Kejahatan Korupsi di Indonesia
“A
man who has never gone to school may steal a freight car; but if he has
a university education, he may steal the whole railroad.” ― Theodore Roosevelt
Menjadi
orang yang baik itu tidak gampang. Menjadi orang yang jujur lebih tidak
gampang lagi. Kita bisa saja mengucapkan berjuta kali di hadapan semua
orang bahwa kita ini adalah seseorang yang baik dan jujur. Boleh saja
beribu-ribu janji terlontar dari mulut kita, namun perbuatan kitalah
yang kemudian akan menunjukkan siapa sesungguhnya kita ini. Seperti apa
sebetulnya kita ini. Bukan karena kita berteriak lantang “saya bukan
koruptor” maka saya lantas tidak akan korupsi bukan? Bukan juga ketika
kita berjanji tidak akan korupsi lantas kemudian kita serta merta bebas
dari korupsi. Kebaikan dan kejujuran seseorang mesti diuji terlebih
dahulu. Anda ingin tahu seberapa kuat Anda dapat menolak untuk korupsi
dan terbebas darinya? Maka cobalah masuk dalam sistem yang korup.

■ Tugas Wajib
a. Susun baris data mulai dari baris yang memuat "Which series has" sampai baris data terakhir menjadi daftar bernomor, tanpa baris kosong dan tanpa gambar.
b. Lanjutkan tulisan tentang kejahatan korupsi di Indonesia setelah kalimat terakhir yang ada.
Teks dan baris data ini tidak ada hubungannya satu sama lain.

■ Bahan yang Diberikan
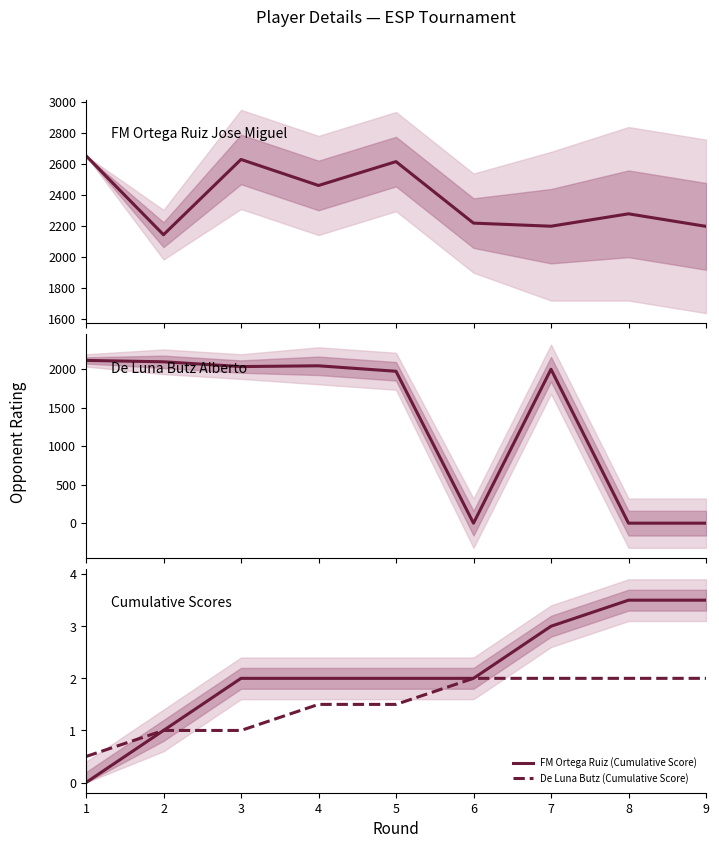

What is the total value across all series at 8?

2281.5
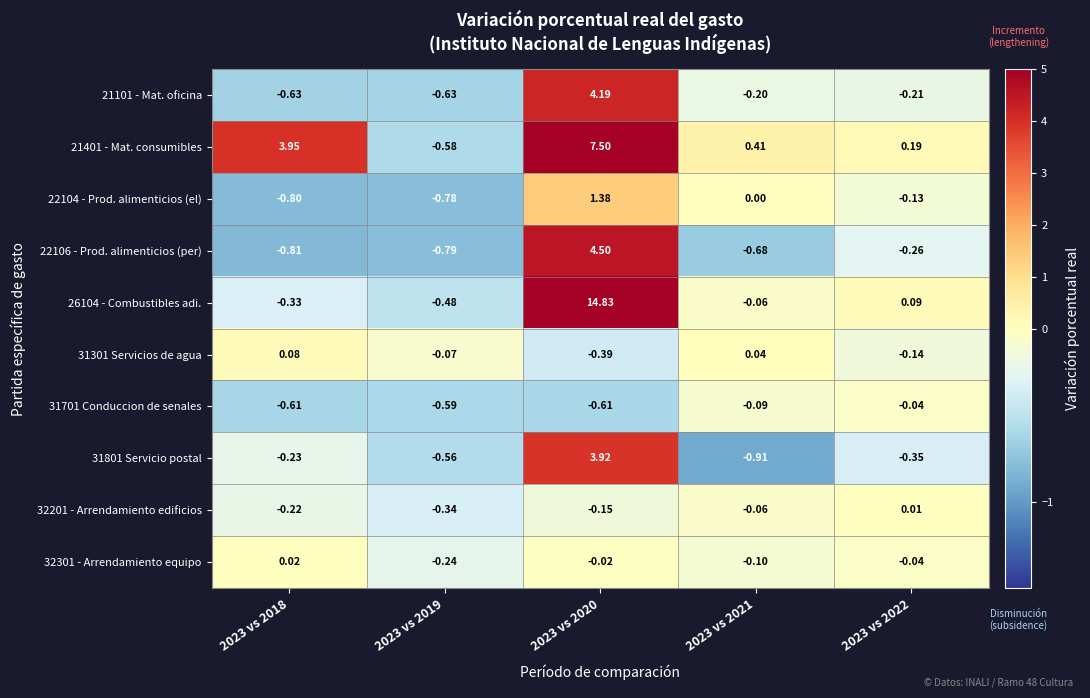

Which series has the largest total across all categories?

26104 - Combustibles adi.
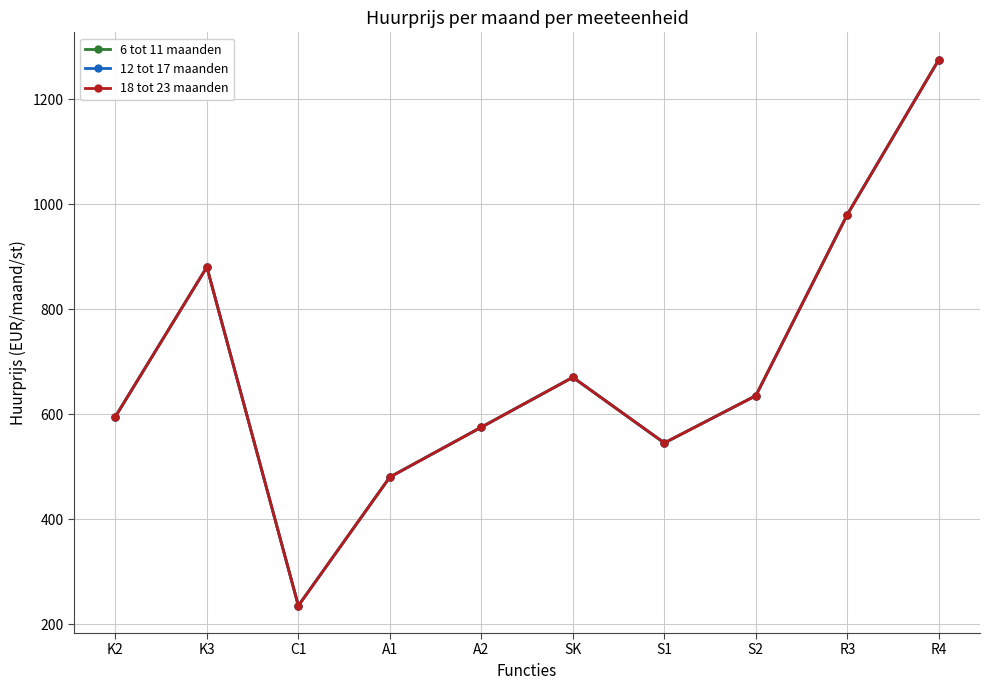

What is the label of the 3rd point from the right?

S2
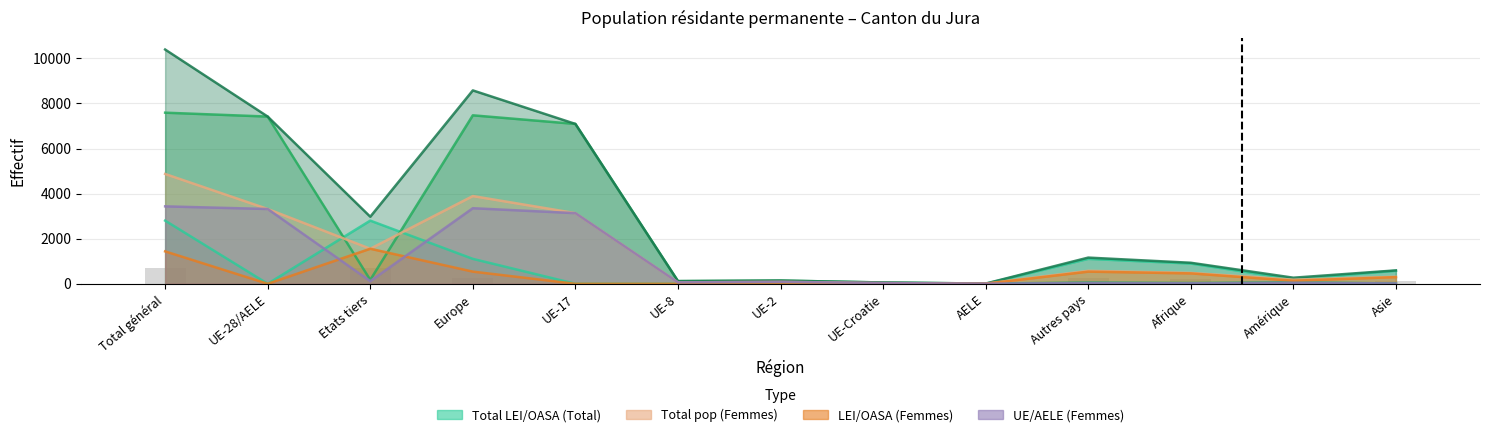

What position from the right is Asie?

1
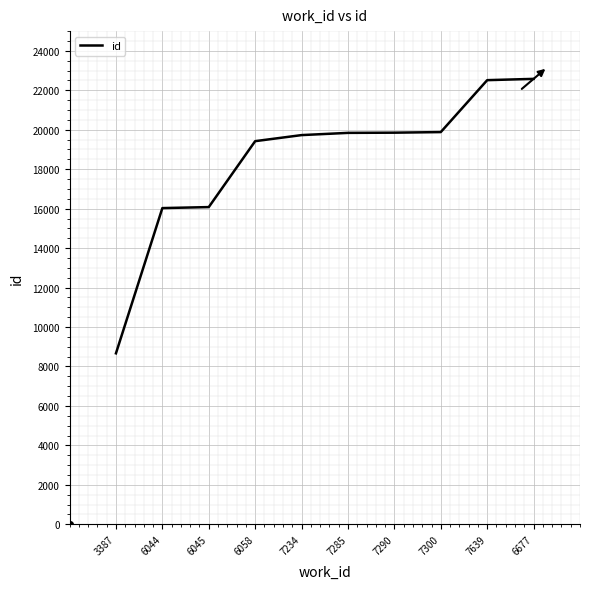

What is the maximum value shown in the chart?

22579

■ Jawaban
a.
1. Which series has the largest total across all categories?
2. 26104 - Combustibles adi.
3. What is the label of the 3rd point from the right?
4. S2
5. What position from the right is Asie?
6. 1
7. What is the maximum value shown in the chart?
8. 22579

b.
Bergaulah dengan orang-orang yang korup. Bersahabatlah dengan atasan dan
bawahan yang korup. Di sanalah ujian itu baru muncul. Sebab, mungkin
saja kita tidak korupsi ya oleh karena memang kita hidup di
tengah-tengah lingkungan yang tidak memungkinkan kita untuk korupsi dan
memakan uang bukan milik sendiri dengan begitu rakusnya. Sederhananya,
kita tidak korupsi karena tidak ada (belum ada) kesempatan untuk itu.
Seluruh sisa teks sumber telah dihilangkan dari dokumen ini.